-------- Provided data

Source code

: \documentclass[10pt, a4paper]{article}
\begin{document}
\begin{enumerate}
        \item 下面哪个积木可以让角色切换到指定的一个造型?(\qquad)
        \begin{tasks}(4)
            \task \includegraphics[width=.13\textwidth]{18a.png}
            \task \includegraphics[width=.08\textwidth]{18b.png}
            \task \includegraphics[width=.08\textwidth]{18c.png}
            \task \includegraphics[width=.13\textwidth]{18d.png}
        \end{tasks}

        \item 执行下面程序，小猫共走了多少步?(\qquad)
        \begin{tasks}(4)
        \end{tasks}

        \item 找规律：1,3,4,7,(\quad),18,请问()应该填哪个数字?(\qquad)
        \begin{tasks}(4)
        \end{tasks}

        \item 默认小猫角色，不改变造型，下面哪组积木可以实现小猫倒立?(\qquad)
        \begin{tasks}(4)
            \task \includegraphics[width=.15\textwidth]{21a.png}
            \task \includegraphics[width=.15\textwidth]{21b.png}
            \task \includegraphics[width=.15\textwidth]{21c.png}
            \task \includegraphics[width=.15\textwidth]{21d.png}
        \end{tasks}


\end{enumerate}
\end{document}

----------------

## Instructions to follow
Every line of the material must be duplicated exactly.

## Answer to this task
Source code

: \documentclass[10pt, a4paper]{article}
\begin{document}
\begin{enumerate}
        \item 下面哪个积木可以让角色切换到指定的一个造型?(\qquad)
        \begin{tasks}(4)
            \task \includegraphics[width=.13\textwidth]{18a.png}
            \task \includegraphics[width=.08\textwidth]{18b.png}
            \task \includegraphics[width=.08\textwidth]{18c.png}
            \task \includegraphics[width=.13\textwidth]{18d.png}
        \end{tasks}

        \item 执行下面程序，小猫共走了多少步?(\qquad)
        \begin{tasks}(4)
        \end{tasks}

        \item 找规律：1,3,4,7,(\quad),18,请问()应该填哪个数字?(\qquad)
        \begin{tasks}(4)
        \end{tasks}

        \item 默认小猫角色，不改变造型，下面哪组积木可以实现小猫倒立?(\qquad)
        \begin{tasks}(4)
            \task \includegraphics[width=.15\textwidth]{21a.png}
            \task \includegraphics[width=.15\textwidth]{21b.png}
            \task \includegraphics[width=.15\textwidth]{21c.png}
            \task \includegraphics[width=.15\textwidth]{21d.png}
        \end{tasks}


\end{enumerate}
\end{document}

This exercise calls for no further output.